Andernfalls hast du womöglich die Tonspur deaktiviert.

Gruß 
Spock


----------



## absolutneuromancer (10. Januar 2007)

Hallo NYCity, hallo SpockData,

an dieser Stelle erst einmal Dank für eure Antworten.

Alle (Quell-)Filme sind ganz normale DV-AVIs, die vollkommen ohne Fehler wiedergegeben werden können.

Alle Tonspuren sind auf "an" gestellt. Das Projekt, welches ich importiere, füge ich (der Einfachheit halber) hinter dem schon bestehenden Projekt auf die Videospur 1 und Audiospur 1 ein. 

Bei nur einem eingefügten Filmprojekt (also Film2 wird in Film1 importiert) klappt alles noch ganz gut. Wenn ich dann ein weiteres Projekt (Film3) auch noch dazupacken möchte, ist plötzlich aller Ton weg - obwohl die Tonspur natürlich weiterhin auf "an" steht - woran auch immer das liegt... Auch nach abgeschlossener Indexierung ändert sich daran nichts.

Vielleicht wisst ihr hier ja noch weiter?

Viele Grüße


----------



## axn (10. Januar 2007)

Ton weg ist relativ. Siehst du die Waveform in den Spuren noch? Gibt es eventuell Pegelausschläge im Audiomixer? Vielleicht werden aus irgend einem Grund die Wiedergabe Settings verändert (z.B. Audiowiedergabe nur auf DV-Gerät). - Überprüfen.
Versuch doch alternativ mal ein Neuverknüpfen des Quellmaterials..

mfg

axn


----------



## chmee (11. Januar 2007)

Vielleicht hilft folgender Tip:
Erstmal das zweite Projekt in das erste importieren
Danach die Daten des importierten Projekts in eine eigene, neue Timeline(Sequence) kopieren.
Das Selbe mit dem dritten Projekt machen.

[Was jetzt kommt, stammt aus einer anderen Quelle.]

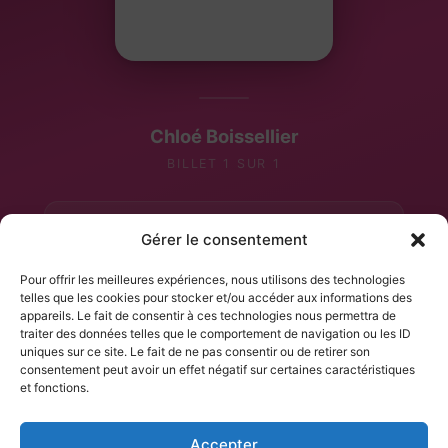
Chloé Boissellier
BILLET 1 SUR 1
Après-midi — 14h30 - 17h00
Créneau :
Gérer le consentement
8
Enfants :
Pour offrir les meilleures expériences, nous utilisons des technologies
2
Adultes inclus :
telles que les cookies pour stocker et/ou accéder aux informations des
appareils. Le fait de consentir à ces technologies nous permettra de
1
Adultes supp. :
traiter des données telles que le comportement de navigation ou les ID
uniques sur ce site. Le fait de ne pas consentir ou de retirer son
11
Nbs de personnes :
consentement peut avoir un effet négatif sur certaines caractéristiques
et fonctions.
Moelleux au chocolat (inclus)
Gâteau(x) :
160,00 €
Reste à payer :
Accepter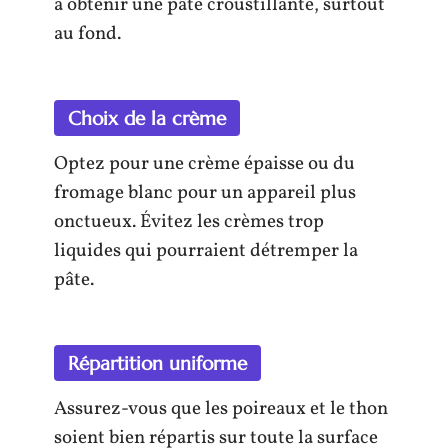
à obtenir une pâte croustillante, surtout
au fond.
Choix de la crème
Optez pour une crème épaisse ou du
fromage blanc pour un appareil plus
onctueux. Évitez les crèmes trop
liquides qui pourraient détremper la
pâte.
Répartition uniforme
Assurez-vous que les poireaux et le thon
soient bien répartis sur toute la surface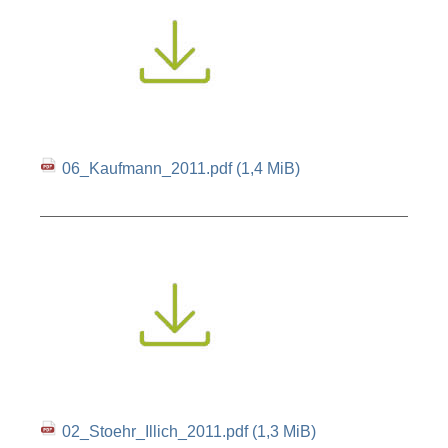
06_Kaufmann_2011.pdf
(1,4 MiB)
02_Stoehr_Illich_2011.pdf
(1,3 MiB)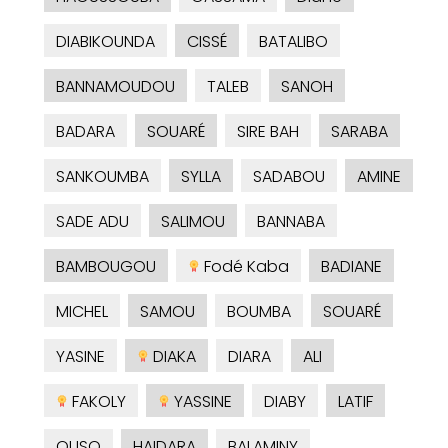
DIABIKOUNDA
CISSÉ
BATALIBO
BANNAMOUDOU
TALEB
SANOH
BADARA
SOUARÉ
SIRE BAH
SARABA
SANKOUMBA
SYLLA
SADABOU
AMINE
SADE ADU
SALIMOU
BANNABA
BAMBOUGOU
Fodé Kaba
BADIANE
MICHEL
SAMOU
BOUMBA
SOUARÉ
YASINE
DIAKA
DIARA
ALI
FAKOLY
YASSINE
DIABY
LATIF
OUSO
HAIDARA
BALAMINY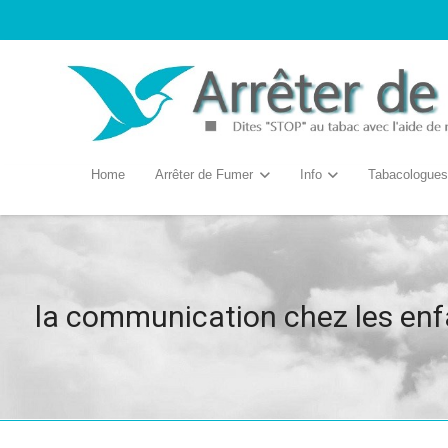
Home
Arrêter de Fumer
Info
Tabacologues
la communication chez les enf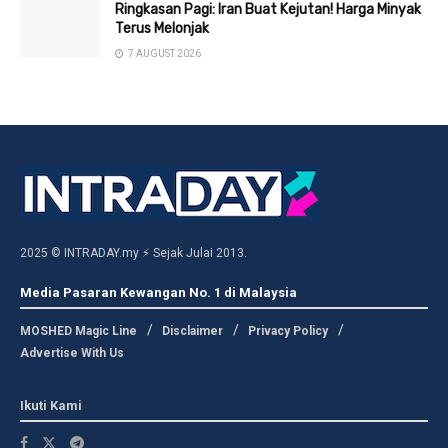
Ringkasan Pagi: Iran Buat Kejutan! Harga Minyak
Terus Melonjak
7 AUGUST 2026
2025 © INTRADAY.my ⚡ Sejak Julai 2013.
Media Pasaran Kewangan No. 1 di Malaysia
MOSHED Magic Line
Disclaimer
Privacy Policy
Advertise With Us
Ikuti Kami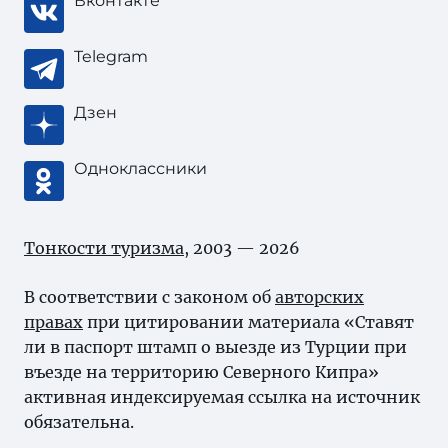
Вконтакте
Telegram
Дзен
Одноклассники
Тонкости туризма
, 2003 — 2026
В соответствии с законом об
авторских
правах
при цитировании материала «Cтавят
ли в паспорт штамп о выезде из Турции при
въезде на территорию Северного Кипра»
активная индексируемая ссылка на источник
обязательна.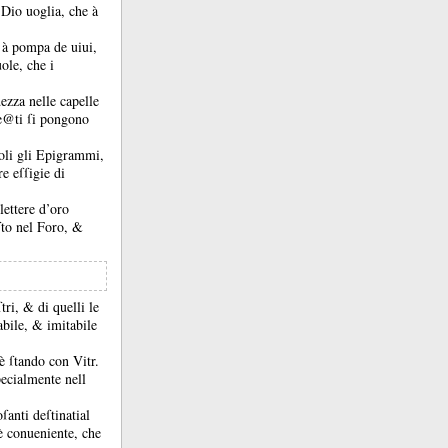
Dio uoglia, che à
o à pompa de uiui,
ole, che i
dezza nelle capelle
e@ti ſi pongono
oli gli Epigrammi,
re eſſigie di
 lettere d’oro
ſto nel Foro, &
ſtri, &
di quelli le
rabile, &
imitabile
è ſtando con Vitr.
pecialmente nell
ſanti deſtinatial
 è conueniente, che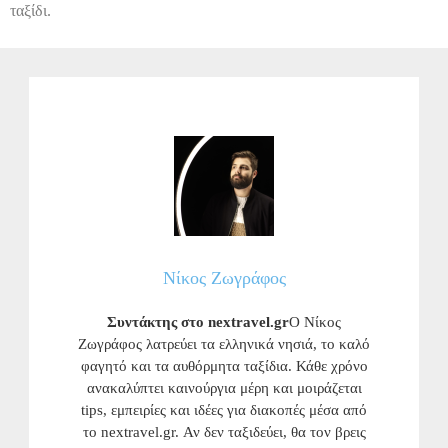
ταξίδι.
Νίκος Ζωγράφος
Συντάκτης στο nextravel.gr
Ο Νίκος
Ζωγράφος λατρεύει τα ελληνικά νησιά, το καλό
φαγητό και τα αυθόρμητα ταξίδια. Κάθε χρόνο
ανακαλύπτει καινούργια μέρη και μοιράζεται
tips, εμπειρίες και ιδέες για διακοπές μέσα από
το nextravel.gr. Αν δεν ταξιδεύει, θα τον βρεις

Nun solltest Du drei Timelines/Sequences haben mit den jeweiligen Projekten.
Nun kann man entweder auf Fehlersuche gehen, oder
bei erfolgreicher Fehlerbehebung die 3 Sequences in einer Vierten zusammenlegen.

mfg chmee


----------



## Zapundzip (5. September 2010)

Hallo,
ich habe ein ganz ähnliches Problem.
Ich habe aus einer Sequenz per Ctr+C Videodaten von einem Projekt in eine Sequenz eines anderen Projektes kopiert und damit den ganzen Tag gearbeitet. Da war die Audiospur noch vorhanden. Als ich aber das Programm geschlossen und erneut geöffnet habe, war die Audiospur nur noch eine flache Linie ohne Ton. Wie kann ich meine Arbeit jetzt noch retten? Wie kann ich das verlorene Audiomaterial wieder herholen. Wie kann ich eine Verknüpfung mit dem Quellmaterial herstellen?

Gruss

Gerhard


----------